12. The shrunken hydrogel composition of claim 11, wherein the polyionic polymer is a hydrophilic polyionic polymer.

13. The hydrogel composition of claim 11, wherein the volume of the shrunken hydrogel composition is decreased by 5 fold.

14. The hydrogel composition of claim 11, wherein the shrunken hydrogel composition comprises one or more embedded viable cells.

15. The hydrogel composition of claim 11, wherein the hydrogel is a polyanionic hydrogel, and the polyionic solution is a polycationic solution

16. The hydrogel composition of claim 11, wherein the hydrogel is selected from the group consisting of hyaluronic acid methacrylate, gelatin methacryloyl, and alginate.

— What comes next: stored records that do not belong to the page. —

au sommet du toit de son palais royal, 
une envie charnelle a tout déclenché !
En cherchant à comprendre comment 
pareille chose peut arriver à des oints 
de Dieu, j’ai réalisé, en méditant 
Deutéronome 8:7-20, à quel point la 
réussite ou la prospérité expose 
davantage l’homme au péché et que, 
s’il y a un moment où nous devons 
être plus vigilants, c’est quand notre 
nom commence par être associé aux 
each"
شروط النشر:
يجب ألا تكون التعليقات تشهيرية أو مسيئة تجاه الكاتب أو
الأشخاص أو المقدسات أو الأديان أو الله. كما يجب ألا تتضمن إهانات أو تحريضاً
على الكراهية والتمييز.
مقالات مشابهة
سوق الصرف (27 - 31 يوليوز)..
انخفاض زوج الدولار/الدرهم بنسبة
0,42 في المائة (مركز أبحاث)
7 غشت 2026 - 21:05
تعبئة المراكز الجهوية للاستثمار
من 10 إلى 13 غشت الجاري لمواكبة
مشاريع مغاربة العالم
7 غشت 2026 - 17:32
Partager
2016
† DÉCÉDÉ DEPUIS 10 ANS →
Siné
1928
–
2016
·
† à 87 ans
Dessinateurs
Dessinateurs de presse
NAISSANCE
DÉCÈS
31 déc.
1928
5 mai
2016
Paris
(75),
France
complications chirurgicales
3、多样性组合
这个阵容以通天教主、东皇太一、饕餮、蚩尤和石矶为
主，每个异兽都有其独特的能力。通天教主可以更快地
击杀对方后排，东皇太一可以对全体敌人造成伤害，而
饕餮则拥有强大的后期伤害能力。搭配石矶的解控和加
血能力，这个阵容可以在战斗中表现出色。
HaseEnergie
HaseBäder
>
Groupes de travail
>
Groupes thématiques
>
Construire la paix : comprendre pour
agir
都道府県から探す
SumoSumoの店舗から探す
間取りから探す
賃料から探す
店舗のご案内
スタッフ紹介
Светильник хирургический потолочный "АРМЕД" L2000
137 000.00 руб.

17. A method of 3D printing, comprising: applying a composition comprising a polyionic ink in a pattern to form a structure;crosslinking the polyionic ink to provide a polyionic hydrogel; andcontacting the polyionic hydrogel with a polyionic solution including a ionic polymer having a net opposite charge from that of the polyionic hydrogel for an amount of time sufficient to decrease the volume of the polyionic hydrogel.

18. The method of claim 17, wherein polyionic hydrogel is hydrophilic.

19. The method of claim 17, wherein the hydrogel is a polyanionic hydrogel, and the polyionic solution is a polycationic solution.

20. The method of claim 17, wherein the polyionic ink is applied by being extruded.

21. The method of claim 17, wherein the polyionic ink is applied using a stereolithographic printing apparatus.

22. The method of claim 17, wherein the polyionic ink is applied using a digital light processing printing apparatus.

23. The method of claim 17, wherein the polyionic ink is applied using vat-polymerization printing apparatus.